*Records to use*
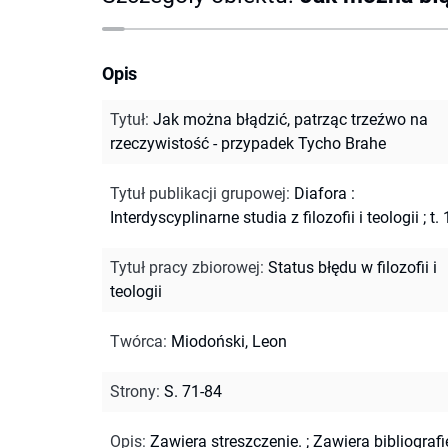
Opis
Tytuł
:
Jak można błądzić, patrząc trzeźwo na
rzeczywistość - przypadek Tycho Brahe
Tytuł publikacji grupowej
:
Diafora :
Interdyscyplinarne studia z filozofii i teologii ; t. 
Tytuł pracy zbiorowej
:
Status błędu w filozofii i
teologii
Twórca
:
Miodoński, Leon
Strony
:
S. 71-84
Opis
:
Zawiera streszczenie.
;
Zawiera bibliografi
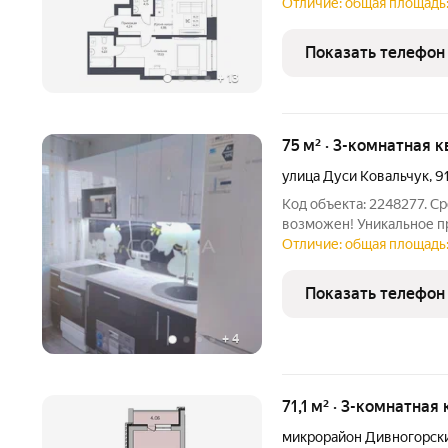
на ваши вопросы и помо
Отличие: общая площадь: 
покупки. Продается 3-ко
Квартира
Показать телефон
+
13
75 м² · 3-комнатная к
улица Дуси Ковальчук
,
9
Код объекта: 2248277. С
возможен! Уникальное 
Новосибирска: просторна
Отличие: общая площадь:
Ковальчук, 91. Этот объект идеальный выбор для тех, кто 
комфорт и
Показать телефон
+
4
71,1 м² · 3-комнатная
микрорайон Дивногорск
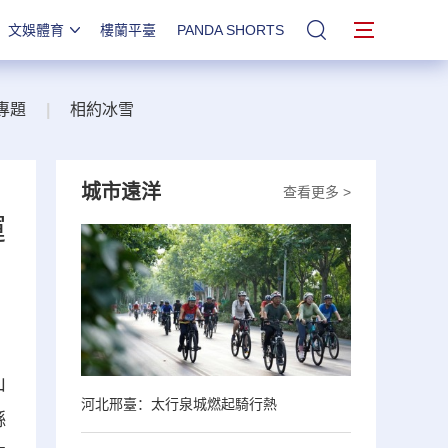
文娛體育
樓蘭平臺
PANDA SHORTS
站內搜索
專題
|
相約冰雪
城市遠洋
查看更多 >
運
山
河北邢臺：太行泉城燃起騎行熱
縣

*Task item*
Take every entry above and transcribe it exactly, with no pictures in the copy.

*Reply*
Opis
Tytuł
:
Jak można błądzić, patrząc trzeźwo na
rzeczywistość - przypadek Tycho Brahe
Tytuł publikacji grupowej
:
Diafora :
Interdyscyplinarne studia z filozofii i teologii ; t. 
Tytuł pracy zbiorowej
:
Status błędu w filozofii i
teologii
Twórca
:
Miodoński, Leon
Strony
:
S. 71-84
Opis
:
Zawiera streszczenie.
;
Zawiera bibliografi
на ваши вопросы и помо
Отличие: общая площадь: 
покупки. Продается 3-ко
Квартира
Показать телефон
+
13
75 м² · 3-комнатная к
улица Дуси Ковальчук
,
9
Код объекта: 2248277. С
возможен! Уникальное 
Новосибирска: просторна
Отличие: общая площадь:
Ковальчук, 91. Этот объект идеальный выбор для тех, кто 
комфорт и
Показать телефон
+
4
71,1 м² · 3-комнатная
микрорайон Дивногорск
文娛體育
樓蘭平臺
PANDA SHORTS
站內搜索
專題
|
相約冰雪
城市遠洋
查看更多 >
運
山
河北邢臺：太行泉城燃起騎行熱
縣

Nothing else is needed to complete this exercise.